I joined Teach For America to help students who look like me — plain and simple. But now that I’m in the classroom, I’ve found that my students are helping me just as much as I am helping them. At such a young age, they reflect the honesty and challenges of the world, and help me to understand how the world perceives people that look like me and how I perceive myself. They help me to recognize the magnitude of the educational inequity, lack of opportunities, and institutionalized racism across America. And they help me to see the importance of having caring, dedicated individuals fighting these injustices in the classroom.
We have a long way to go as a country before we truly achieve justice for all. To fix the systemic oppression that has created the gross inequality of the present will take the hard, dedicated work of countless leaders and changemakers. We must work toward these long-term changes as well as the immediate, urgent opportunities to change the way our students view themselves and their futures.

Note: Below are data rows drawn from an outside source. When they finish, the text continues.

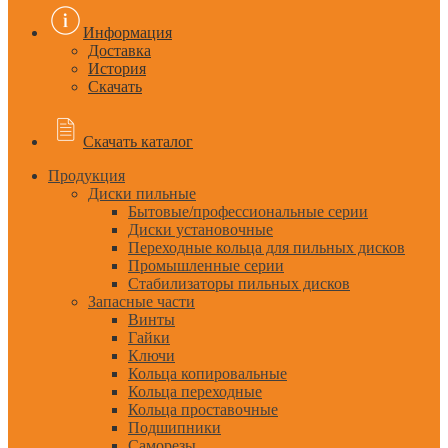
Информация
Доставка
История
Скачать
Скачать каталог
Продукция
Диски пильные
Бытовые/профессиональные серии
Диски установочные
Переходные кольца для пильных дисков
Промышленные серии
Стабилизаторы пильных дисков
Запасные части
Винты
Гайки
Ключи
Кольца копировальные
Кольца переходные
Кольца проставочные
Подшипники
Саморезы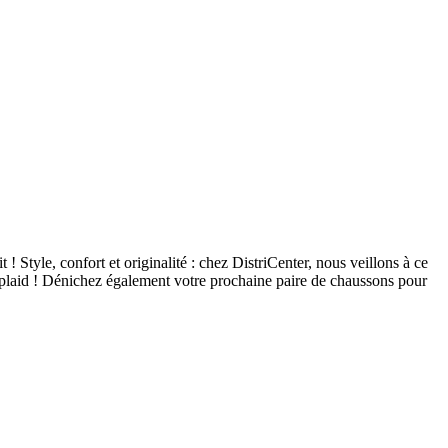
Style, confort et originalité : chez DistriCenter, nous veillons à ce
plaid ! Dénichez également votre prochaine paire de chaussons pour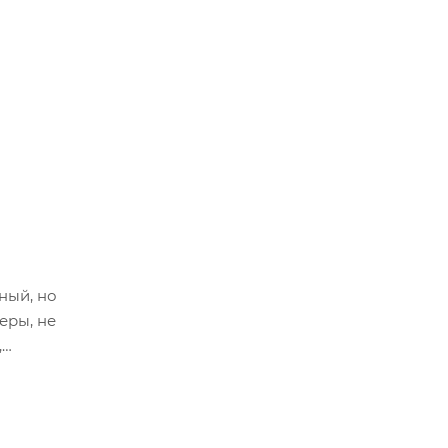
ный, но
еры, не
,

As teachers, we can play a central role in this. Every day, we can remind our kids that their thoughts, ideas, identities and opinions are important. We can share our own stories so that when our kids look to the front of the room, they see a little bit of themselves reflected back. We can remind them that they matter, that they always have and that they always will.
Ravae Duhaney is a 2012 graduate of UMBC and Teach For America-Chicago alum. She teaches Pre-Kindergarten at Herzl School of Excellence in Chicago.